The capture file appears to be damaged or corrupt.
(pcap: File has 560197-byte packet, bigger than maximum of 262144)

Here is a hexdump of each file (1 packet taken at a SNAPLEN of 256):

$ hexdump -n 56 temp.rawpcap
0000000 d4 c5 8e 5b 00 00 00 00 43 78 02 00 00 00 00 00
0000010 00 01 00 00 50 01 00 00 14 a0 2e 09 01 00 00 00
0000020

$ hexdump -n 56 temp.pcap
0000000 d4 c3 b2 a1 02 00 04 00 00 00 00 00 00 00 00 00
0000010 00 01 00 00 7f 00 00 00 d4 c5 8e 5b 00 00 00 00
0000020 43 78 02 00 00 00 00 00 00 01 00 00 50 01 00 00
0000030 14 a0 2e 09 01 00 00 00
0000038
1
Could you add the output of hexdump -n 56 temp.rawpcap to your post? It should display the first few bytes (56) of your .pcap file and will make debugging much easier for anyone reading your question.pchaigno

1 Answers

3
votes

According to the pcap data file specification, the timestamp consists of two 32-bit values, but pcap::PacketHeader uses a timeval, which consists of two 64-bit values.
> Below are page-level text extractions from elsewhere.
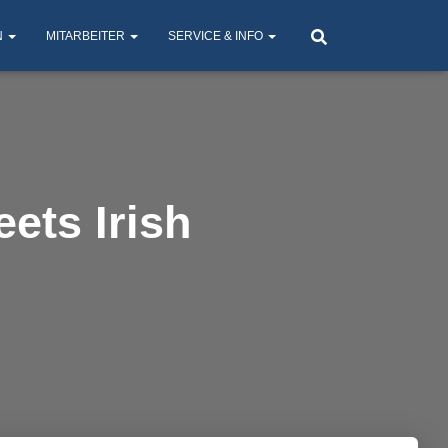
N
MITARBEITER
SERVICE & INFO
ets Irish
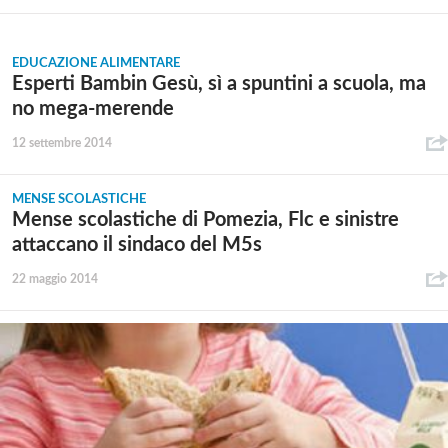
EDUCAZIONE ALIMENTARE
Esperti Bambin Gesù, sì a spuntini a scuola, ma
no mega-merende
12 settembre 2014
MENSE SCOLASTICHE
Mense scolastiche di Pomezia, Flc e sinistre
attaccano il sindaco del M5s
22 maggio 2014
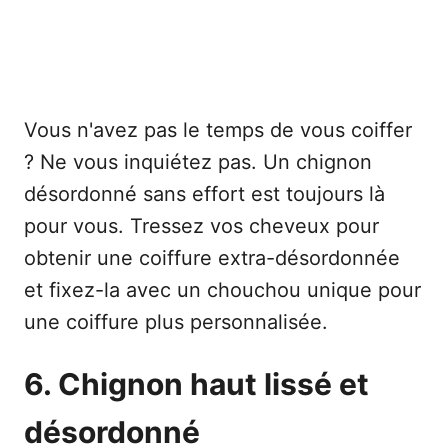
Vous n'avez pas le temps de vous coiffer
? Ne vous inquiétez pas. Un chignon
désordonné sans effort est toujours là
pour vous. Tressez vos cheveux pour
obtenir une coiffure extra-désordonnée
et fixez-la avec un chouchou unique pour
une coiffure plus personnalisée.
6. Chignon haut lissé et
désordonné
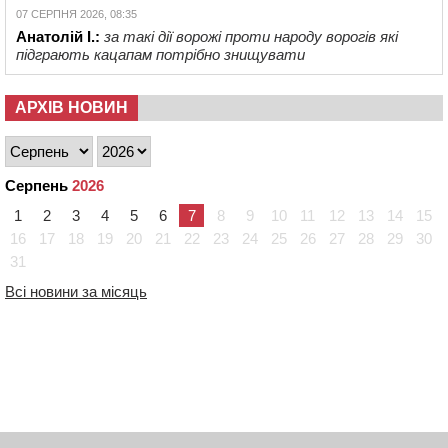
07 СЕРПНЯ 2026, 08:35
Анатолій І.:
за такі дії ворожі проти народу ворогів які
підграють кацапам потрібно знищувати
АРХІВ НОВИН
Серпень
2026
1
2
3
4
5
6
7
8
9
10
11
12
13
14
15
16
17
18
19
20
21
22
23
24
25
26
27
28
29
30
31
Всі новини за місяць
You can't write the header as raw, you will need to write its fields by hand:

temp.write_all(any_as_u8_slice(&(packet.header.ts.tv_sec as u32))).unwrap();
temp.write_all(any_as_u8_slice(&(packet.header.ts.tv_usec as u32))).unwrap();
temp.write_all(any_as_u8_slice(&packet.header.caplen)).unwrap();
temp.write_all(any_as_u8_slice(&packet.header.len)).unwrap();

Since you're not specifying byte-orders anywhere, you will also need to make sure that you run your Python script on a machine with the same endianness as the machine that runs the Rust code.